Toute la science hasardeuse des hommes n'est pas supérieure à la connaissance immédiate que je puis avoir de mon être. Je suis seul juge de ce qui est en moi.
Rentrez dans vos greniers, médicales punaises, et toi aussi, Monsieur le Législateur Moutonnier, ce n'est pas par amour des hommes que tu délires, c'est par tradition d'imbécillité. Ton ignorance de ce que c'est qu'un homme n'a d'égale que ta sottise à la limiter.
Je te souhaite que ta loi retombe sur ton père, ta mère, ta femme, tes enfants, et toute ta postérité. Et maintenant avale ta loi.
Antonin Artaud [in L'ombilic des Limbes (1925). NRF, Poésie/Gallimard, 1993]
Alain Delrieux, dans un livre intitulé "L'inconsistance de la toxicomanie" établit l'origine de cette notion et reconstruit l'histoire de la toxicophilie en France au travers d'une lecture approfondie de plus de 400 textes. "Nous n'avons trouvé qu'en 1885 le premier usage de toxicomanie, terme qui ne réapparaîtra qu'en 1894. Mais la notion existait déjà avant le vocable, c'est pourquoi nous nous croyons autorisé à dégager dès l'année 1871 la conception que les médecins s'en faisaient même si le terme n'apparaît dans le titre d'un texte qu'en 1909… La prégnance de la notion de dégénérescence et bientôt l'écran théorique provoqué par le constat de la polyintoxication se conjuguèrent pour empêcher de questionner à nouveau les pratiques narcophiliques, en tenant compte du vécu subjectif et des mises en scène requises par les individus. Considéré comme un dégénéré, donc comme quelqu'un d'atteint dans ses facultés supérieures, notamment morale, le toxicomane, en ces années 1871-1898 tombe sous le coup de ces sortes de jugement : c'est un vicieux ou un pervers"

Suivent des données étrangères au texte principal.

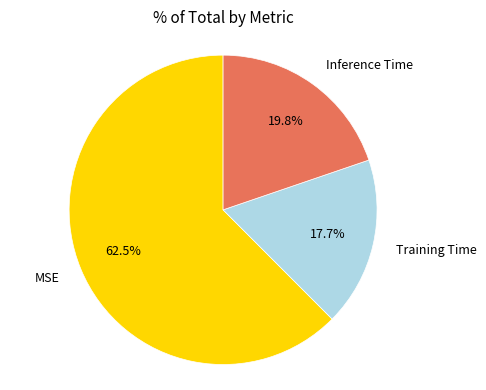

Count the number of slices in the pie.

3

A cette époque, on voit que le discours scientifique fait l’effort de réduire ce qui pouvait apparaître comme une diversification à savoir l'inhalation d'éther, la fumerie d'opium ou la piqûre intramusculaire de morphine, la consommation de cocaïne sous un seul et même terme, celui de toxicomanie.
Quelque cent ans plus tard, resurgit cette même volonté avec le concept des addictions. Dans un rapport établi sur proposition de la Mission Interministérielle de Lutte contre la Drogue et la Toxicomanie, le professeur Parquet tente d'expliquer l'intérêt du vocable des conduites addictives :
«La distinction nouvelle entre usage, abus et dépendance permet de regrouper les comportements de consommation de l'ensemble des substances psychoactives sous une même rubrique». Là où le médecin de la fin du 19èmesiècle englobe sous un même vocable consommateur d'éther, d'opium, de morphine et de cocaïne, celui de la fin du 20èmesiècle élargit encore la catégorie à l'alcool, au tabac, aux médicaments psychotropes, aux drogues illicites. C'est un concept à ce point élastique que l'on va jusqu'à trouver des addictions au jeu, au sexe, au travail, à Internet, etc… La liste des objets de dépendance devient illimitée. Continuons avec le professeur Parquet : "La réalité neuro-bio-pharmacologique sous-tendant un comportement spécifique de dépendance a progressivement conduit à individualiser le comportement de dépendance quelle qu'ait été la substance qui a initialisé ce comportement, et a ainsi ouvert le champ à la notion des conduites addictives. L'addiction est, selon Goodman, le processus par lequel un comportement, pouvant permettre à la fois une production de plaisir et d'écarter ou d'atténuer une sensation de malaise interne, est employé de façon caractérisée par l'impossibilité répétée de contrôler ce comportement et sa poursuite en dépit de ses conséquences négatives."